Saying the flyers were not obscene and did not treat the subject of contraceptive products "in a pandering, suggestive or graphic way," Penn said prohibiting Youngs Drug Products Co. of Piscataway from distributing its flyers violated free speech.

"There has been an insufficient showing that substantial privacy interests will be invaded in an essentially intolerable manner" by Youngs' unsolicited distribution of the flyers, Penn said in his ruling Tuesday, effectively striking down part of a 1970 statute.

Penn set the following conditions under which flyers promoting contraceptives may be mailed to the public:

* The envelope must completely obscure the flyer's contents.

* The envelope must note prominently that the flyer is unsolicited.
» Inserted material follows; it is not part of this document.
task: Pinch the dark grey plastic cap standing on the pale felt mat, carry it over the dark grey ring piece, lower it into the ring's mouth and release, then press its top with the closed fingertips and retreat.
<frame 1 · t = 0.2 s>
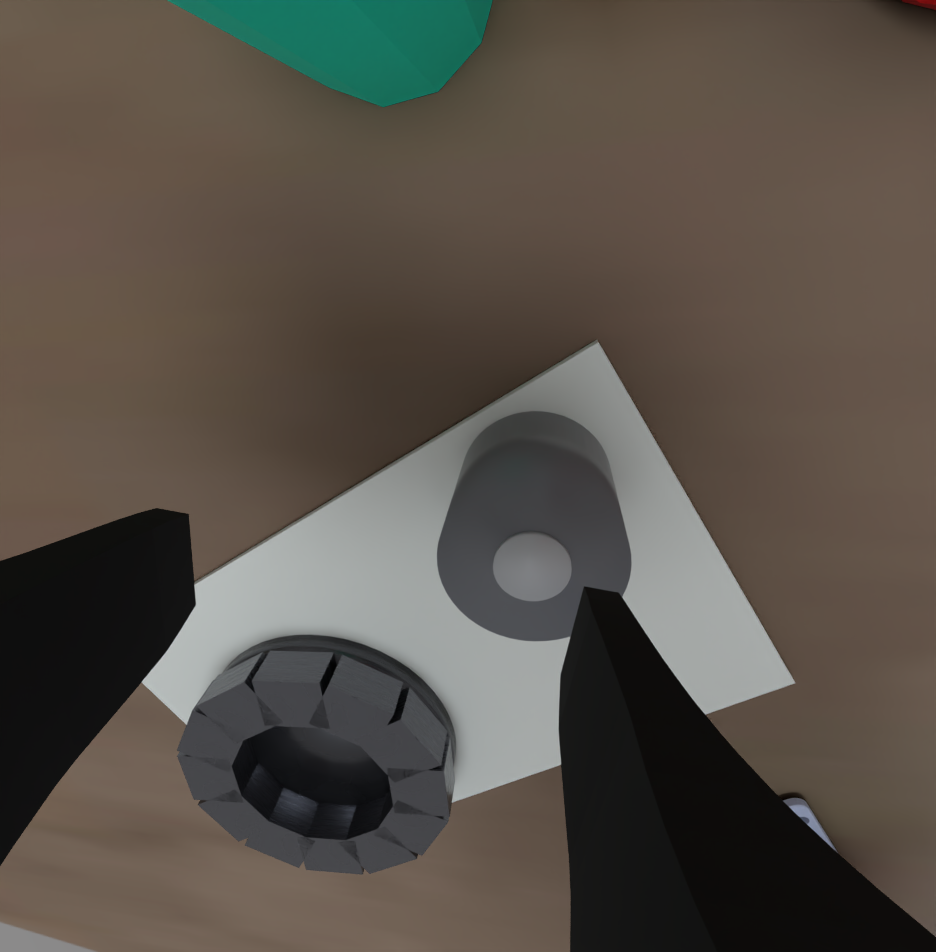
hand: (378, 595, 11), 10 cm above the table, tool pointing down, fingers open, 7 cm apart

* The envelope must bear a "prominent warning" indicating that the contents promote "contraceptive products."

* The flyer must be accompanied by notice that the recipient can demand removal of his name from the mailing list.

Youngs Drug Products, a 60-year-old firm, had notified the Postal Service of its intention to mail the flyers, and filed suit when the service warned in letters that the firm could be subject to criminal prosecution.